Reputation: 1750
According to Aerospike's website, Primary Indexes will occupy space in RAM given by:
64 bytes × (replication factor) × (number of records)
I was confused if this is the space which will be occupied on each replica or this is the space occupied by the Primary Index in total i.e. the sum of the space required on each replica.
Upvotes: 1
Views: 139
Reputation: 5415
Every record that you store in Aerospike has two components - the data part and a Primary Index in RAM (which takes 64 bytes) that is used to locate the data - where ever you have stored it. (You get to choose where you want to store the data part - it can be in the process RAM or an SSD drive and other exotic options.) Aerospike is a distributed database - so typically has more than one node over which you store your records and easily horizontally scalable. To avoid losing data upon losing a node, you will typically ask Aerospike to store two copies (r=2) of every record - each on different nodes.
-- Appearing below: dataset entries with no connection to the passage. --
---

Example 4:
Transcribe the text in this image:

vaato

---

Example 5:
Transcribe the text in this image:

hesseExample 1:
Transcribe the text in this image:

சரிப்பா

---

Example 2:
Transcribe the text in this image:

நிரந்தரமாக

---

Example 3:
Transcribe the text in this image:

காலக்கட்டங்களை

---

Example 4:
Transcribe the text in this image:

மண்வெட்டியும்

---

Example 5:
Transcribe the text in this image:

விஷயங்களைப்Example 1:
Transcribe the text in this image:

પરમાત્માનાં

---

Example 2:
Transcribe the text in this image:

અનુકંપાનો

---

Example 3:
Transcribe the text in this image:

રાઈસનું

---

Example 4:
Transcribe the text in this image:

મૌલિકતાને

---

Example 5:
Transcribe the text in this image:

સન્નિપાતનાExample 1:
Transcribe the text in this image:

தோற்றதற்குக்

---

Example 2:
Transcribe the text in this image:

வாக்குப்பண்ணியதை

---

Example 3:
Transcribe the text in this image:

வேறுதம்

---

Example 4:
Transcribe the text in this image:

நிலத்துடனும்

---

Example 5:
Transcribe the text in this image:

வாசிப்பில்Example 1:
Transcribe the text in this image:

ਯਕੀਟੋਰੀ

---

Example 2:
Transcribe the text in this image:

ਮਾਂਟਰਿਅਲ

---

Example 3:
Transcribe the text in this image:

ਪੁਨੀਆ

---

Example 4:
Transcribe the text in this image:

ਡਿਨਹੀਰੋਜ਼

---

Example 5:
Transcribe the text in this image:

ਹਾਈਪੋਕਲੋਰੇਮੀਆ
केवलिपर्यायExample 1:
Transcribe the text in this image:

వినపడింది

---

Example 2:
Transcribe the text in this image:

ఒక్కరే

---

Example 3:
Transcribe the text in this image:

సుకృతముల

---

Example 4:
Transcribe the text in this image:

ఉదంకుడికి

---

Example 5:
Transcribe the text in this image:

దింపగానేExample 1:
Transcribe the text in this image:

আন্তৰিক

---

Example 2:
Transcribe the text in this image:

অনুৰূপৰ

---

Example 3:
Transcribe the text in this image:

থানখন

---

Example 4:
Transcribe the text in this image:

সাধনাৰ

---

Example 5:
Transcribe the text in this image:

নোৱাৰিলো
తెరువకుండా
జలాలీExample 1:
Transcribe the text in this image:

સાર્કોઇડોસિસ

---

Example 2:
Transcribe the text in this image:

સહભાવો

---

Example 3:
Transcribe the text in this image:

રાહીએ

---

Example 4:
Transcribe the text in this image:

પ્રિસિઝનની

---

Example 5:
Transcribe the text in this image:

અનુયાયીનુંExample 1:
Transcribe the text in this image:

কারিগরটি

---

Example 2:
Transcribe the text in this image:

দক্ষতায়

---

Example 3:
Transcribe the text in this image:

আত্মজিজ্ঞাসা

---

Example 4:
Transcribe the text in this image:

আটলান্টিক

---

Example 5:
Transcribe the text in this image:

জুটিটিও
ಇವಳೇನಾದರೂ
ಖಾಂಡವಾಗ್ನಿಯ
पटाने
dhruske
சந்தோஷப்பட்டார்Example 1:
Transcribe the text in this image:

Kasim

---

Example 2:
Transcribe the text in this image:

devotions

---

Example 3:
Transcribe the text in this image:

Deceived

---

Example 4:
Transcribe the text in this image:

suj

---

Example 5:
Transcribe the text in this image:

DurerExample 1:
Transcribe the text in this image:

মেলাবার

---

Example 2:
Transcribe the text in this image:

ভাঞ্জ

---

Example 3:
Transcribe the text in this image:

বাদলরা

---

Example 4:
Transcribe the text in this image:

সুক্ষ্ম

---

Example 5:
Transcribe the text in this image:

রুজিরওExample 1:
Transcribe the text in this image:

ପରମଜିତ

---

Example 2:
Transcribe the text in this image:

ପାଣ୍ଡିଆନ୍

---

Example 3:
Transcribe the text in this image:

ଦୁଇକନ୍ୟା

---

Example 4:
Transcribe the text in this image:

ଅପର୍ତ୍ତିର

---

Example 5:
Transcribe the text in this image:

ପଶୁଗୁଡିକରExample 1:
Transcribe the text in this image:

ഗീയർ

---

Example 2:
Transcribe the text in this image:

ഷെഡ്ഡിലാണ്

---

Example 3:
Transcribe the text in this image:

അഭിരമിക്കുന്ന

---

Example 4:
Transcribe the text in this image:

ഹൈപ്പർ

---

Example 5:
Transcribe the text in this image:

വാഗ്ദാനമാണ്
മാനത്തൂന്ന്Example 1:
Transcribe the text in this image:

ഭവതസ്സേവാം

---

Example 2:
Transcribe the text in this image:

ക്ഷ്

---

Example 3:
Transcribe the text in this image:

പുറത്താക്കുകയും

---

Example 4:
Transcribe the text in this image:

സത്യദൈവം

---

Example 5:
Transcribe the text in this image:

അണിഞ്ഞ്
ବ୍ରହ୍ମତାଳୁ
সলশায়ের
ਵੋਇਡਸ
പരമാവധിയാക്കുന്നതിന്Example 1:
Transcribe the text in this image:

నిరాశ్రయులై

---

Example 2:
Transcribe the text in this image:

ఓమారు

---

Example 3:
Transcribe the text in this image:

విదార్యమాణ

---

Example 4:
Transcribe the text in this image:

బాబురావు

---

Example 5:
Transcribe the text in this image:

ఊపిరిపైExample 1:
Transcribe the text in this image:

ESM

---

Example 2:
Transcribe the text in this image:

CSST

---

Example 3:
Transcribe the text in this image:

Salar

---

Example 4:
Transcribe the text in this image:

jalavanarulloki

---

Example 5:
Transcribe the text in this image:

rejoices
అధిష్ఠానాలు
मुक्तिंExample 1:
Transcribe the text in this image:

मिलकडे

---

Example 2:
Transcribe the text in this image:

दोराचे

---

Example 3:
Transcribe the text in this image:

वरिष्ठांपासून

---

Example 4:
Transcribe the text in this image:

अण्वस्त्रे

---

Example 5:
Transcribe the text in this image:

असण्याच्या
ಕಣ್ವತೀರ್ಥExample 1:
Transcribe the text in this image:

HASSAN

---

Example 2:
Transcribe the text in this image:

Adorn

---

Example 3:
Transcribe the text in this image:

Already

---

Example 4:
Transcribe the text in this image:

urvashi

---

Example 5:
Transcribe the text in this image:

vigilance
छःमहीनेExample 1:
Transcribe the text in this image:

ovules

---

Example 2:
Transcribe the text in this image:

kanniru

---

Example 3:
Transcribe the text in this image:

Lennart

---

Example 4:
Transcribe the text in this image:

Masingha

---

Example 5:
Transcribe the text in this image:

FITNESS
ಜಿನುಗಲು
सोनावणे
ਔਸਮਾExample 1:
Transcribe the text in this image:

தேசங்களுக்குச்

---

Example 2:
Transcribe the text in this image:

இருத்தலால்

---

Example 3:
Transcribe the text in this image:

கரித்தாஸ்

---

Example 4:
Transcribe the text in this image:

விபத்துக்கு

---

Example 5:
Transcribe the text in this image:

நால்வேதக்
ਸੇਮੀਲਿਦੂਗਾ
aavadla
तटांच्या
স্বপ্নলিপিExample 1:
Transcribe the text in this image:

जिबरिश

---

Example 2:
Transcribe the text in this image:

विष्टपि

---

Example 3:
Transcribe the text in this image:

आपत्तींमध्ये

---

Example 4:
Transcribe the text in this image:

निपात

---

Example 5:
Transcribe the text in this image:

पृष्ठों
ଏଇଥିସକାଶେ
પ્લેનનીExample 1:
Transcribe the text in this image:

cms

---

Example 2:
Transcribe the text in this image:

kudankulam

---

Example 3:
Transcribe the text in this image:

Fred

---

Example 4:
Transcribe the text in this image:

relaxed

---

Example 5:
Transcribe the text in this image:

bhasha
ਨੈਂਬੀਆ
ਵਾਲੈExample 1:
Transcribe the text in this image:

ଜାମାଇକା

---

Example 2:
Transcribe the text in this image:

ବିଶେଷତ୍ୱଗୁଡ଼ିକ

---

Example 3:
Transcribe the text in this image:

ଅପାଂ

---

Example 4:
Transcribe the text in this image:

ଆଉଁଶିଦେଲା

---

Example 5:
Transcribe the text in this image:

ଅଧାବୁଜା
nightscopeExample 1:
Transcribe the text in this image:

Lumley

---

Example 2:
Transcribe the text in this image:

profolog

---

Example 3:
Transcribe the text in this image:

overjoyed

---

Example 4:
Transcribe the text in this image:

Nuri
So when you look at the RAM usage across the entire cluster of nodes for just the primary index, you need n x r x 64 bytes of RAM just for the PI. This is all the RAM required to just store the primary index for master records and replica records over all the nodes in the cluster.
So if you had 100 records, 2 copies on a 5 node cluster, RAM needed just for PI will be 100 x 2 x 64 bytes over 5 servers, ie each server will need about (100 x 2 x 64)/5 bytes of RAM consumed for PI storage. (In reality RAM for PI is allocated in minimum 1GB chunks in Enterprise Edition.)